Все до сих пор было серое, никаких других цветов, но к этому времени я хотя бы детали различать начал. Ближе к речной стене, короче, стояла старая латунная кровать со смятыми простынями. До меня достаточно быстро дошло, что тут-то, видать, Джон и спит – так оно все в точности и выглядело, только почему-то в подвале. Может, с тех самых пор, как Кэрри исчезла, он тут и ночевал.
А между кроватью и стеной возвышался длинный холм, недавно насыпанный на земляном полу. Тут из меня всякий дух-то и вышибло. Я же понял, что это было, сразу понял. Длинный такой холм и слегка закругленный, и я знал, что это такое.
Сразу куча чувств через мою голову пронеслась: страх и гнев, и жалость, и горе. И неизбежное «почему?».
О Боже, боль-то какая…
Понятия не имею, что этот холм делал тут, в подвале.
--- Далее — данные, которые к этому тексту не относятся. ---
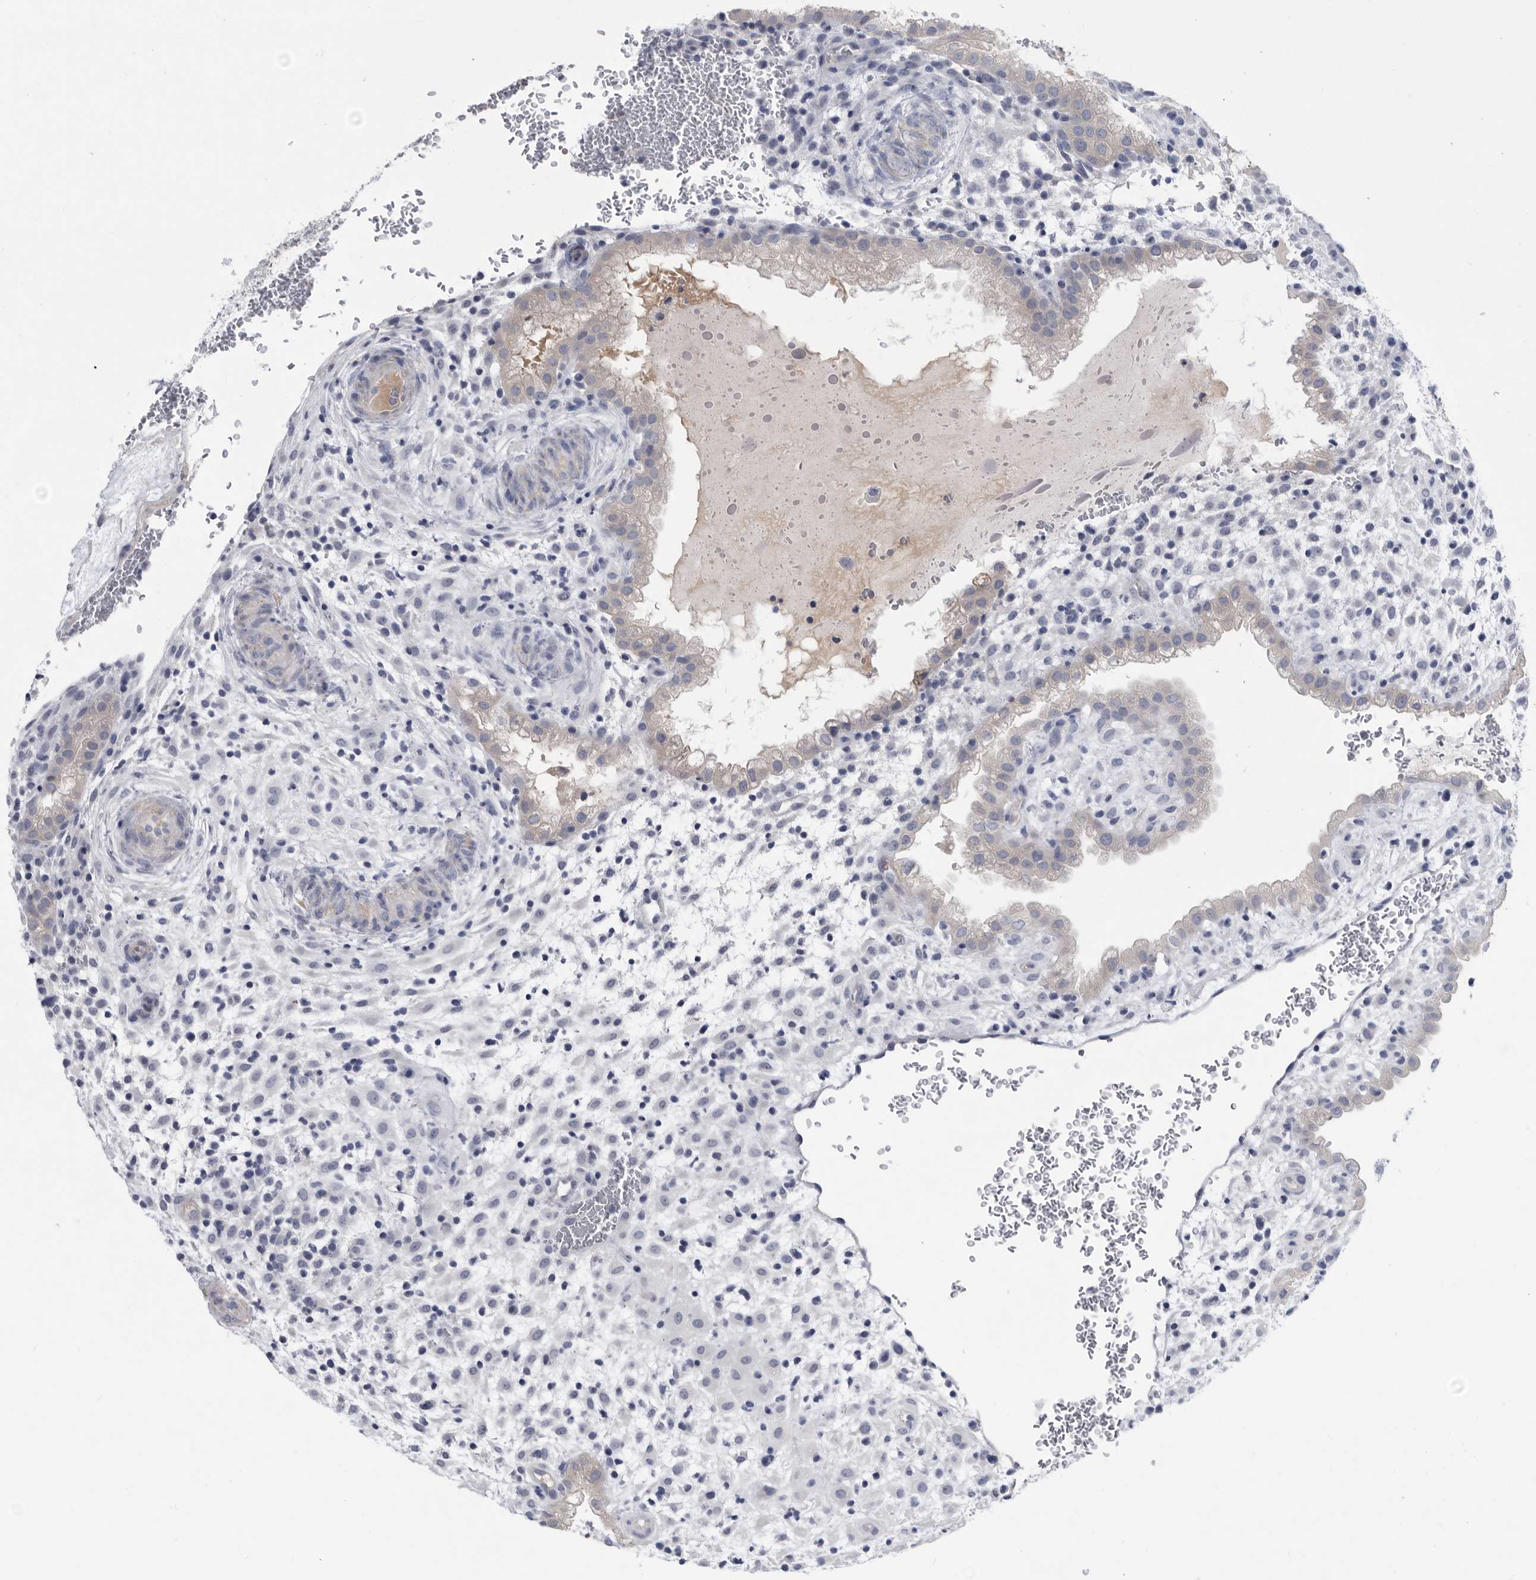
{"staining": {"intensity": "negative", "quantity": "none", "location": "none"}, "tissue": "placenta", "cell_type": "Decidual cells", "image_type": "normal", "snomed": [{"axis": "morphology", "description": "Normal tissue, NOS"}, {"axis": "topography", "description": "Placenta"}], "caption": "A high-resolution micrograph shows immunohistochemistry staining of normal placenta, which displays no significant staining in decidual cells.", "gene": "BTBD6", "patient": {"sex": "female", "age": 35}}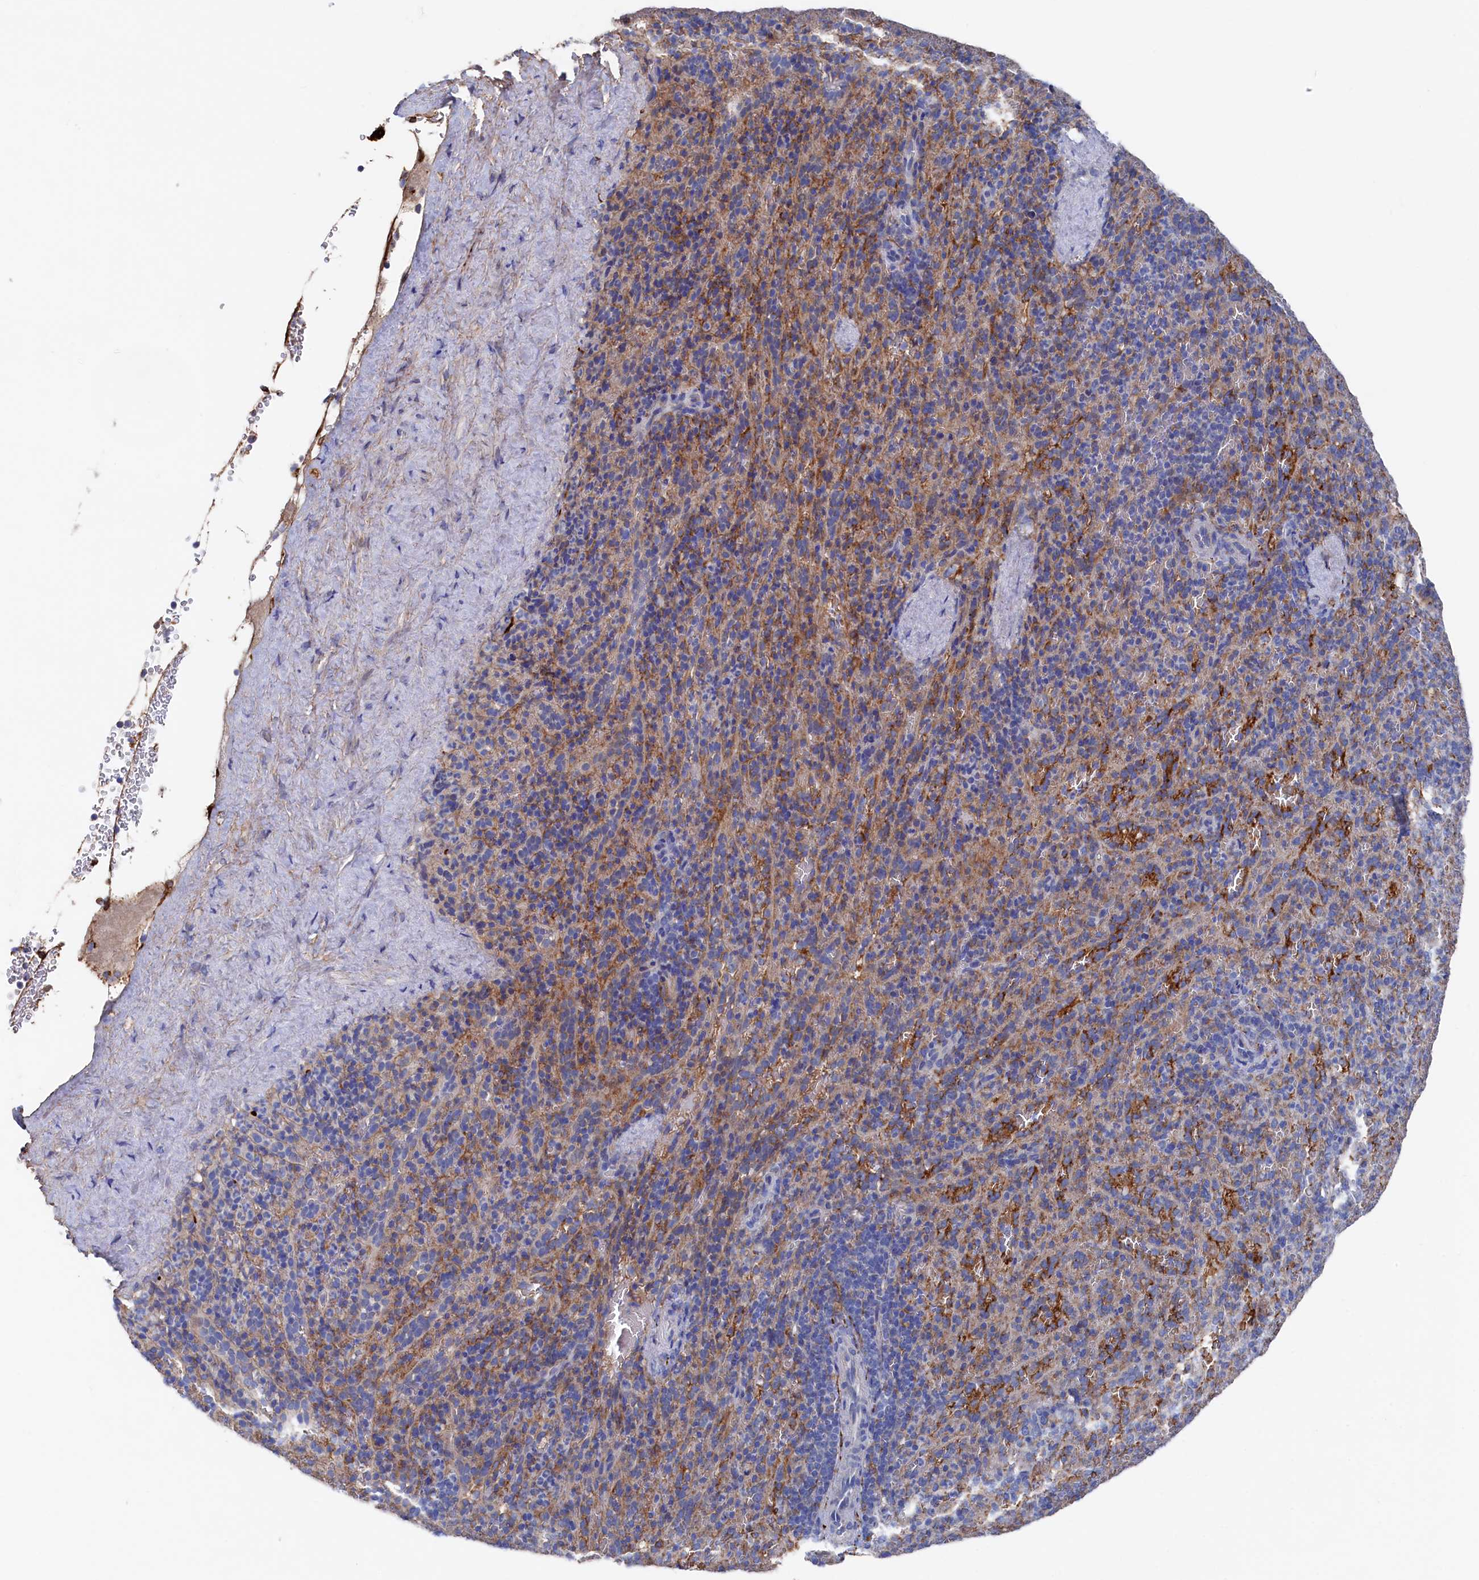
{"staining": {"intensity": "moderate", "quantity": "<25%", "location": "cytoplasmic/membranous"}, "tissue": "spleen", "cell_type": "Cells in red pulp", "image_type": "normal", "snomed": [{"axis": "morphology", "description": "Normal tissue, NOS"}, {"axis": "topography", "description": "Spleen"}], "caption": "The image shows staining of unremarkable spleen, revealing moderate cytoplasmic/membranous protein positivity (brown color) within cells in red pulp.", "gene": "C12orf73", "patient": {"sex": "female", "age": 21}}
Зачем он ее тут-то похоронил? Она умерла, точно умерла, страхи мои были не напрасны, но Кэрри ведь заслужила нормальную, достойную могилу, чтобы как у людей! А она была вместо этого тут, в тайной яме, в затхлом подвале, в темноте и плесени, да с кроватью под боком. Жуткое, мерзкое место.
Сказать не могу, как мне сразу стало грустно и одиноко. Кэрри-то… Кэрри больше нет.
А потом Джон пошевелился, и я его, наконец, увидал. Он стоял на коленях в головах могилы, сложив руки – и дрожал, я даже в темноте это увидел. Лица его я не разглядел, но поза у него была самая что ни на есть говорящая: молился он, вот что.
Не верится, чтобы он ни шума не слышал, ни моих криков – но внимания-то уж точно не обращал. Будто меня тут вовсе не было.
Он был совсем рядом со стеной. А стена была вдоль реки. И никак по-другому не объяснишь, что случилось дальше – скажу, как есть, прямым текстом.
Я внезапно различил звук, низкий и далекий, вроде как смутный такой шелест или шипение, а потом даже больше как скрежет какой – и он нарастал. И не умолкал. Он становился громче и громче, и ближе, и ближе – пока я не понял, что идет он снаружи. Вскоре это был уже настоящий рев, громкий ворчащий рокот; он шел из реки и приближался к дому, а потом, что бы это ни было – оно врезалось в стену подвала и проломилось насквозь, и вода хлынула внутрь через дыру. И вода подняла Джона, прямо от земли его оторвала, и об стену шмякнула прямо у меня на глазах. Секунды не прошло, клянусь.